8月は先の大戦に思いを馳せる時です。2つの原爆投下の追悼と終戦の記念式典が行われます。甲子園でも試合が中断され黙とうをささげます。戦争は始めるのは簡単ですが終わらせるのはとても難しいということは案外知られていないように感じます。ウクライナの戦争もなかなか終わりそうにありません。特に近代の戦争は一方が圧倒的に有利に勝つという場合以外にはなかなか終わらないのは歴史が証明しています。2つの世界大戦もそうですが、強大なアメリカでさえ、ベトナム、アフガニスタン、イラクのいずれの紛争もなかなか終わりにできませんでした。
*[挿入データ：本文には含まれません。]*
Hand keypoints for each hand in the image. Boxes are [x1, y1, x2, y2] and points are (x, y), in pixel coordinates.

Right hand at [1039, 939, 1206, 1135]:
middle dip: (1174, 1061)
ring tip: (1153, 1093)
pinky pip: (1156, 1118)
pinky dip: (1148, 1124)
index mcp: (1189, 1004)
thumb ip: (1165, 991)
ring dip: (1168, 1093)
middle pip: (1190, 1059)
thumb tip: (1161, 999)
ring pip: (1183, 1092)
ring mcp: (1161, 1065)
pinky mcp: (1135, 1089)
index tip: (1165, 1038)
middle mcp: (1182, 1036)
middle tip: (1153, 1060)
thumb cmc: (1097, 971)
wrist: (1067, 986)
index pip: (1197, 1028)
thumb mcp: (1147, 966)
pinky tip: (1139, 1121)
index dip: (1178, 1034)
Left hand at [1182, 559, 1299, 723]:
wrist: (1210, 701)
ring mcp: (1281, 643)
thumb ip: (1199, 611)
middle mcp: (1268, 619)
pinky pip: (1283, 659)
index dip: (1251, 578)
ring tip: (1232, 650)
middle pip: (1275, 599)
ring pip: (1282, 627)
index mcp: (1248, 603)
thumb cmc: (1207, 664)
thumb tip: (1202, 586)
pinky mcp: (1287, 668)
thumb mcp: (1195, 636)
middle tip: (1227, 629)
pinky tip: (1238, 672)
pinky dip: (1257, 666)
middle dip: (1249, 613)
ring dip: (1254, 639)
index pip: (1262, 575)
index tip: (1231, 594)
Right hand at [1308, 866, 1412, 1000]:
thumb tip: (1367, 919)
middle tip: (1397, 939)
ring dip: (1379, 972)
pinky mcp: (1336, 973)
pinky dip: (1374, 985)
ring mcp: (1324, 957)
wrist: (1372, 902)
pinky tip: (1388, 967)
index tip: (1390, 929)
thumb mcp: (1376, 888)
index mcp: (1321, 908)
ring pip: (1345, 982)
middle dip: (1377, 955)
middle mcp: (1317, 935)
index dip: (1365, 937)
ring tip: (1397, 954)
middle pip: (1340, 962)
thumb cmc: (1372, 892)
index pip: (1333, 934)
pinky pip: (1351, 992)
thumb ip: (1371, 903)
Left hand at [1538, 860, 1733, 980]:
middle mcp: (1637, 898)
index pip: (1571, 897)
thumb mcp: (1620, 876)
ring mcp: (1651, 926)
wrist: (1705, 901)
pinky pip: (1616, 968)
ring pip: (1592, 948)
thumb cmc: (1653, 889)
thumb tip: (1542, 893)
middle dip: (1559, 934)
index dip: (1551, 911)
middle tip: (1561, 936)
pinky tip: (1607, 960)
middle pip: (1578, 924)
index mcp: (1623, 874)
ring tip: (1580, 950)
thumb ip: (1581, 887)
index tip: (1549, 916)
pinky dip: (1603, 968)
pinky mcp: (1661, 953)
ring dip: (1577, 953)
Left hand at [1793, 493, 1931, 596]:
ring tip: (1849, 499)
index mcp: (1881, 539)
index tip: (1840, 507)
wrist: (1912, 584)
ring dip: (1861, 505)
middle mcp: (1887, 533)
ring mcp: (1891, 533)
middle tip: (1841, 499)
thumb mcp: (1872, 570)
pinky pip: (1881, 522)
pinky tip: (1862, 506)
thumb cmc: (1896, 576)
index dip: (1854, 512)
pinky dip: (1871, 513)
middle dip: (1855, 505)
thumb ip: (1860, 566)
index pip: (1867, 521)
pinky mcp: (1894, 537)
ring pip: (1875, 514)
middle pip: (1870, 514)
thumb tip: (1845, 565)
太平洋戦争は8月15日が終戦の日とされています。もう日本は戦うのは不可能で降伏するしかなかった、あたりまえのような降伏だったと思われている日本人が多いかもしれません。しかし実際はそうではありませんでした。まさに奇跡的な終戦だったのです。つまり、もっと戦争が続いてしまっていた可能性は十分にあったのです。この終戦を成し遂げた功労者の一人が時の首相鈴木貫太郎です。昭和20年の初めの時点で客観的にみれば日本は敗戦は決定的でした。海軍はほぼ壊滅状態で、本土が無防備に空襲を受けるようになっていました。それでも戦争を続けるという特に陸軍を中心とした狂気的ともいえる主張(「一億玉砕」など)を抑えるのは困難でした。ナショナリズムに火がついた状態では反戦論は裏切り行為とみなされます。そんな状況で首相に就任したのが鈴木貫太郎です。鈴木は海軍大将で天皇の侍従長も務めたこともあり、天皇の信任が特に厚い人でした。もう終戦しかないと考えていた昭和天皇が鈴木に託したのです。4月に首相に就任したとき鈴木はすでに77歳の高齢でした。初めは固辞したとも伝えられています。戦争を止められない理由は陸軍の強硬姿勢以外にもいくつかありました。一つはソ連が仲介してくれるという可能性、そしてもう一つが国体護持(天皇制の存続)でした。終戦に少しでも有利になるように局地の戦闘で成果を上げてソ連に仲介してもらうということでしばらく時間を稼ぐしかありませんでした。連合国側で早い時期からソ連の対日参戦は決められておりましたので全くの無駄な努力でした。鈴木自身は胸の内では降伏しかないと思っていましたが、陸軍を欺くかのような二枚舌を使っていました。8月になり2つの原爆とソ連参戦となるに及んで鈴木が切ったカードが天皇の「ご聖断」でした。天皇の存在は誠に不可思議なもので国家の主権者と憲法で記載されていましたが、実際には自ら重大決定を行うものではありませんでした。天皇に決めてもらうのは禁じ手たったのですが鈴木は最後にこれを使います。天皇が自分の責任においてとにかく戦争を終わらせたいと思っているのを鈴木は良く知っていました。侍従長も務めたこともあり話をしなくてもお互いの胸の内がよくわかる関係だったようです。8月10日と14日の会議でいわば陸軍にとっては騙し討ちのような「ご聖断」でようやくポツダム宣言受託が決まりました。このときの陸軍大臣は阿南惟幾。本当は事前に薄々気付いていたかもしれません。本気で反対なら陸軍大臣を止めるといって内閣総辞職に持っていくことはできたはずですが結局は決定に従います。阿南自体も陸軍の過激派をなんとかぎりぎりまで油断させていたのです。阿南はこの直後に割腹自殺をして陸軍大臣としての彼なりの責務を果たしました。ポツダム宣言受託のあの有名な天皇の玉音放送が流れるまでもいろいろありました。陸軍の過激将校のクーデター未遂です。この未遂も奇跡的でした。危うく録音盤を奪われるところでしたし、皇居も占拠されかけました。玉音放送の後、天皇は鈴木を「本当によくやってくれた」とねぎらったそうです。鈴木が終戦工作を成功できた大きな理由が、彼が自らの命を惜しまない勇気をもっていたことかもしれません。終戦の張本人としていつでも命を狙われる可能性はありました。当時、首相はおろか天皇ですら命の危険があったとされています。昭和初期までは実際に何人もの首相が暗殺されています。軍部と対立すると本当に殺されかねない風潮でした。実は鈴木は侍従長を務めていたときに2・26事件で襲撃され瀕死の重傷を負っています。一時心肺停止にもなったようです。とどめを刺そうとした陸軍将校に向かって現場にいた妻がせめてそれたけは勘弁してくれと懇願したと言われています。殺されかけたこともあるし老齢なのでもう命は惜しくないとの思いだったのでしょうか。実際に8月15日未明に鈴木の私邸を陸軍の過激将校が襲いますが直前に察知して危うく難を逃れています。私邸は焼き払われてしまいました。日本の終戦についてはいろいろな見方があると思います。なぜか「敗戦記念日」とは言いません。もっと早く終戦にもっていけたら沖縄戦は回避され原爆も落とされずに済んだのにという意見もありますし、もっと終戦が遅れていたらドイツのように分割されてしまった可能性も指摘されます。個人的には後世でも評価されにくい終戦工作に敢えて挑んだ人達にもっと思いを馳せて欲しいと思っています。